# Age Division Analysis

This notebook analyzes age division (Division column) distributions and division-performance relationships by sex and equipment.


In [None]:
import pandas as pd
import numpy as np
import matplotlib.pyplot as plt
import seaborn as sns
from pathlib import Path
from utils import categorize_ipf_weightclass, map_division_to_age_group, categorize_age_group, create_quality_filter, categorize_lifters, categorize_federation_testing_status

# Load the processed dataset
df = pd.read_parquet("../data/processed/full_dataset.parquet")
print(f"Dataset loaded: {df.shape[0]:,} rows, {df.shape[1]} columns")

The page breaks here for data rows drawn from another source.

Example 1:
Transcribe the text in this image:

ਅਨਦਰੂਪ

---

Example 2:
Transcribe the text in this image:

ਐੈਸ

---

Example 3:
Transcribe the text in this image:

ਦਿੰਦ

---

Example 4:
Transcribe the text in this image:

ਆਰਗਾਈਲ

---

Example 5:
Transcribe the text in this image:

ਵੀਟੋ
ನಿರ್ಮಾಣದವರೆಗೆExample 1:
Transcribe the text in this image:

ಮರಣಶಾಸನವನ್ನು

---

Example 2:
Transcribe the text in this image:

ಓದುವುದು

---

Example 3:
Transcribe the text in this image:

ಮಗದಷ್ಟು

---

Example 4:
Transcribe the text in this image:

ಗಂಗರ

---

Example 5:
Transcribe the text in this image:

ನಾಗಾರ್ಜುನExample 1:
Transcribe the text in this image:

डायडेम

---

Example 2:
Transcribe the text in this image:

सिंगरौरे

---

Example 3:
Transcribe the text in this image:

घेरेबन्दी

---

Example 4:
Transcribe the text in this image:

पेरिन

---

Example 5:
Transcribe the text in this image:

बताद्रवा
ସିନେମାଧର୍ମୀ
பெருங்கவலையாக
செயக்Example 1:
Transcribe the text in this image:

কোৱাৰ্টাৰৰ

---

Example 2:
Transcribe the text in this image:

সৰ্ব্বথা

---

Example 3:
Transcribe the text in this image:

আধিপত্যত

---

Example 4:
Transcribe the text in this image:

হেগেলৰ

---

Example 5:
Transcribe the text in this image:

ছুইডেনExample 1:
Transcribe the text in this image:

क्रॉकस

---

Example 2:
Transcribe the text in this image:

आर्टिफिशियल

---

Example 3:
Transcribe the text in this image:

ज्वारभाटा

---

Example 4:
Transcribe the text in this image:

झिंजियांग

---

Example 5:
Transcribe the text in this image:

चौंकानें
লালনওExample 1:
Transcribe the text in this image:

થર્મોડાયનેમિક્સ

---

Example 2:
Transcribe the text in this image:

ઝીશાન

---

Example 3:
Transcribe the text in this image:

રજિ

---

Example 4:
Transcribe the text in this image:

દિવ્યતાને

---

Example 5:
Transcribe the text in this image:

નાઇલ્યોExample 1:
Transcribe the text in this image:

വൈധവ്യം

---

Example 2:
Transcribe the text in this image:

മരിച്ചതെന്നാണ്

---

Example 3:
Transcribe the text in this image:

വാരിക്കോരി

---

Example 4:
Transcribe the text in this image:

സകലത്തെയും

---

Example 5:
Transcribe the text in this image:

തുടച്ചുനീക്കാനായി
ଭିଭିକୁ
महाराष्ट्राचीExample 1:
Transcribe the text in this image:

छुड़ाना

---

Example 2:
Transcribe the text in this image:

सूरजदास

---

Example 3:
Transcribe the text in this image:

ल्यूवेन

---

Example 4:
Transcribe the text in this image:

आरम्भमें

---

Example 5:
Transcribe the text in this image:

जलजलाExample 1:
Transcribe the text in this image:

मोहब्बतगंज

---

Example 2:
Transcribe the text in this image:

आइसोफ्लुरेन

# Add IPF Weight Class categorization (needed for quality filter)
if 'BodyweightKg' in df.columns and 'Sex' in df.columns:
    df['IPF_WeightClass'] = df.apply(
        lambda row: categorize_ipf_weightclass(row['BodyweightKg'], row['Sex']), 
        axis=1
    )

# Apply quality filter (excludes outliers and invalid data)
print("\n" + "="*80)
print("APPLYING QUALITY FILTER")
print("="*80)
quality_mask = create_quality_filter(df)
filtered_out = (~quality_mask).sum()
print(f"Quality filter will exclude {filtered_out:,} entries ({filtered_out/len(df)*100:.2f}%)")
print(f"  Remaining entries for analysis: {quality_mask.sum():,} ({quality_mask.sum()/len(df)*100:.2f}%)")

# Create clean dataset (filtered)
df = df[quality_mask].copy()
print(f"\n✓ Using filtered dataset with {len(df):,} entries")

# Categorize lifters (New/Intermediate/Advanced)
print("\n" + "="*80)
print("CATEGORIZING LIFTERS")
print("="*80)
df = categorize_lifters(df)
print("✓ Lifters categorized into New, Intermediate, and Advanced")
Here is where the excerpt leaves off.